Yes, Blackberry data uses a different APN, and is therefore charged differently.

*WARNING: Do not try to use a Blackberry plan with an iPhone* 

You *will* be charged the non-plan rates for any data that is not "Blackberry data" (ie, uses the Blackberry APN). This amounts to around $50/MB, so it can get very expensive, very quickly. (This happened to me when I switched from a BB8700 to a Nokia E62, and the only reason I managed to shake a $1000+ phone bill is that it was Rogers' fault for not advising me of the correct plan for the device that I _bought from them_ ).

If you _do_ want to be able to swap your SIM card between your Blackberry and your iPhone, I would recommend calling Rogers and getting them to sign you up for one of the "Blackberry Connect" plans, which include both Blackberry data and normal Internet data. These are normally only available with the Nokia E62 (which is a "Blackberry Connect" compatible device), but you might be able to talk them into giving it to you anyway. Worst-case scenario, just tell them you bought an E62 and therefore need the "Blackberry Connect" plan for it.

Otherwise, if you don't plan to continue using Blackberry data, you can sign up for one of the normal data plans. You will lose access to any Blackberry features (since the Blackberry APN is locked out on the normal plans), but the good news is that the rates are the same on all the higher-end plans regardless, and in fact the non-BB plans have some more reasonable lower-end options.


----------



## aj21 (Sep 18, 2007)

That's so weird.
I spoke to Rogers today and they told me it was the same data plan for both... hmmm 
Thanks for the heads up!


----------



## jhollington (Jan 29, 2007)

Most of the front-line Rogers reps really do not know what they're talking about, since the plans are priced identically. This was why I ran into this problem with my E62, since I had to speak to somebody in the "Data Plans" department before I could get a straight answer on what plan I needed to actually be on.

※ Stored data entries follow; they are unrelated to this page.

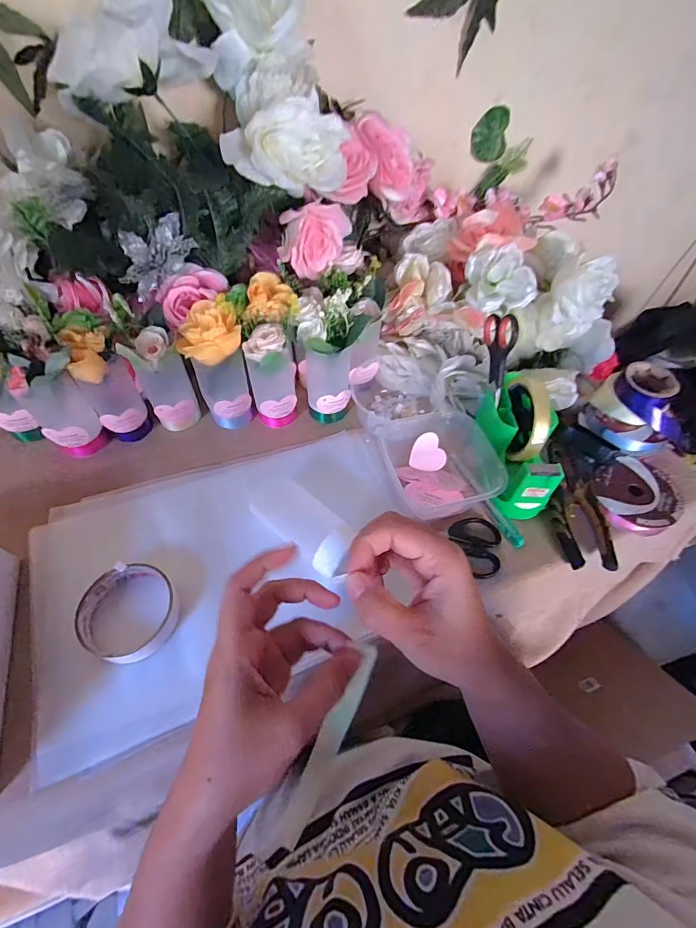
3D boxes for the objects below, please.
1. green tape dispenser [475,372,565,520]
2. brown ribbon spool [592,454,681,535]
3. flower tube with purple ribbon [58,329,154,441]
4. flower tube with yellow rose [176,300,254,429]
[{"bbox_3d":[0.182,-0.032,0.457,0.053,0.103,0.151,0,54,-5],"label":"green tape dispenser"},{"bbox_3d":[0.326,0.033,0.469,0.093,0.016,0.088,2,53,-3],"label":"brown ribbon spool"},{"bbox_3d":[-0.268,-0.089,0.467,0.055,0.140,0.065,-29,61,-24],"label":"flower tube with purple ribbon"},{"bbox_3d":[-0.150,-0.106,0.482,0.060,0.148,0.055,-11,55,-13],"label":"flower tube with yellow rose"}]

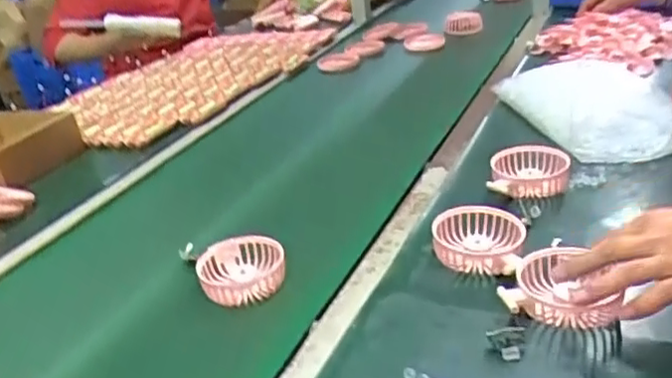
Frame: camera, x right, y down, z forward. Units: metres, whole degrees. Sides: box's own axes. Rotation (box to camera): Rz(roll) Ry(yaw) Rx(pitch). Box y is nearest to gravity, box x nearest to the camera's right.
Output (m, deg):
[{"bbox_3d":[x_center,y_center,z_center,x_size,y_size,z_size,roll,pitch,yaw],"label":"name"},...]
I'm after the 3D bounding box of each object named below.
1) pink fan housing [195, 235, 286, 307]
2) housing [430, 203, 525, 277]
[{"bbox_3d":[-0.098,0.085,0.691,0.088,0.035,0.081,-11,27,-8],"label":"pink fan housing"},{"bbox_3d":[0.143,0.055,0.667,0.089,0.042,0.088,-5,27,3],"label":"housing"}]

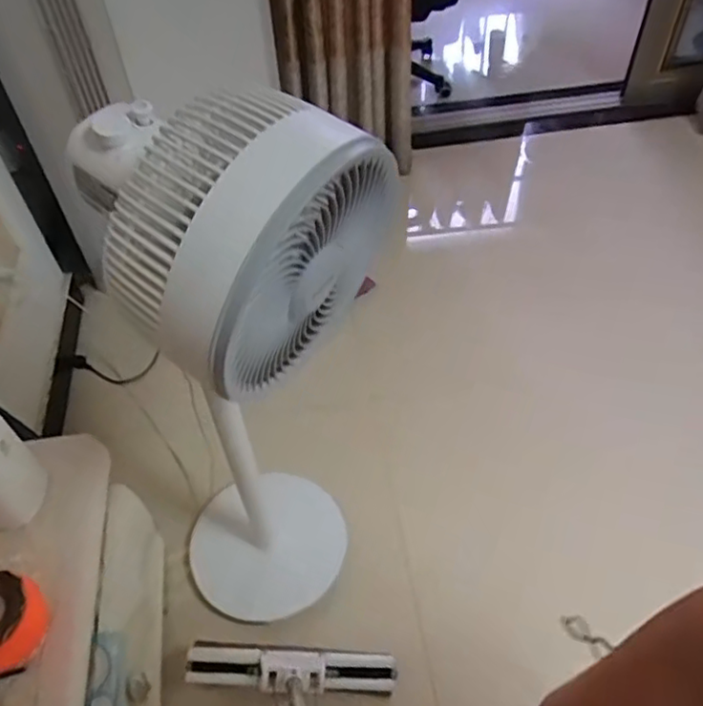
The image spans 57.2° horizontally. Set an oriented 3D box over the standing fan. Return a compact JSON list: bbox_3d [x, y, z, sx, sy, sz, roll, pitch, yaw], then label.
[{"bbox_3d":[-0.131,0.107,0.896,0.320,0.945,0.268,26,56,22],"label":"standing fan"}]

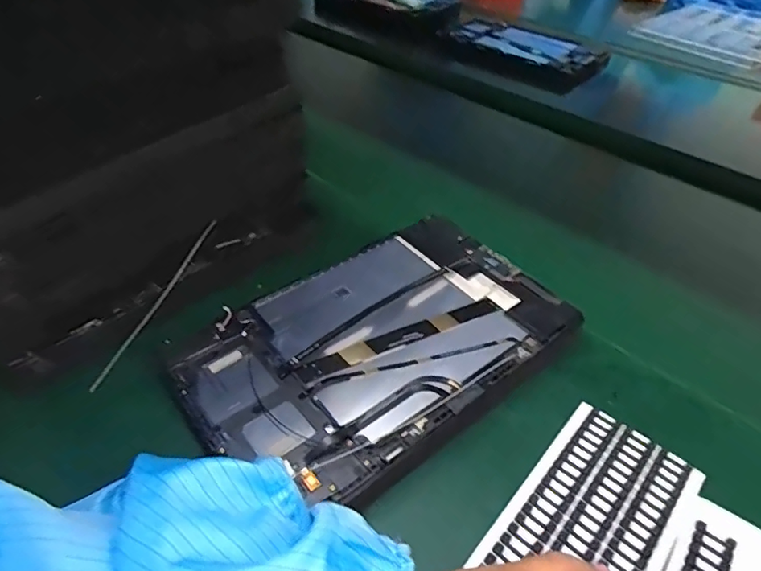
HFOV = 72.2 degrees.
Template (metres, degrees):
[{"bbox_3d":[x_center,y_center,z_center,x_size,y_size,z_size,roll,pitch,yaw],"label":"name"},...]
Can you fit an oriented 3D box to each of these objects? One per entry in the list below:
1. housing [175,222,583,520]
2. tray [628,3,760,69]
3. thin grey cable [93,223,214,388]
[{"bbox_3d":[0.001,0.034,0.337,0.235,0.013,0.151,-28,51,-30],"label":"housing"},{"bbox_3d":[0.631,-0.467,0.956,0.271,0.032,0.238,-31,52,-32],"label":"tray"},{"bbox_3d":[-0.150,0.012,0.354,0.005,0.009,0.136,23,70,20],"label":"thin grey cable"}]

Basically, it boils down to three categories with Rogers:

*Blackberry Plans*: Offer included MB _only_ on the Blackberry APN (ie, Blackberry data sent via the RIM network). Other types of data on the Internet.com APN are permitted, but billed at the non-plan rate of $50/MB.
*Data Max and Mobile Internet Plans*: The differences between these plans are merely the naming and capacities. The low-end "Mobile Browser" plans are generally the little 5-10MB plans that you throw on a WAP-enabled cell phone, whereas the Data Max are designed for heavy smartphone users or users of tethering and/or AirCard-style solutions. They allow NO access to the Blackberry APN (pay-as-you-go or otherwise), and the bundled MB includes access on the Internet.com and GoRogers (internal WAP) APNs.
*Blackberry Connect Plans: * These are basically a single plan that combines both of the above. You can officially only get this plan on the Nokia E62, and I've heard tales of Rogers refusing to give it to anybody else, although your mileage may vary. I kept it on my E90 after I switched, simply because I didn't tell Rogers I'd switched phones, and in fact still had it on my iPhone until only just recently, due to "incompatibilities" with other features I wanted to add (a "Blackberry" plan seems to imply that you have a "Blackberry" and features like second-line service can't be provisioned on your account if you're on one of these plans since the hardware wouldn't support it). Regardless, the BBC plans provide both Blackberry.net and Internet.com data within their provisioned limits, and are priced identically to the normal Blackberry plans.

The long and short of it is that you should be on a Data Max or Mobile Internet plan for the iPhone, although if you still plan to swap your SIM back and forth with your Blackberry, you'll need to get onto the Blackberry Connect plan, or you won't be able to use your Blackberry services.


----------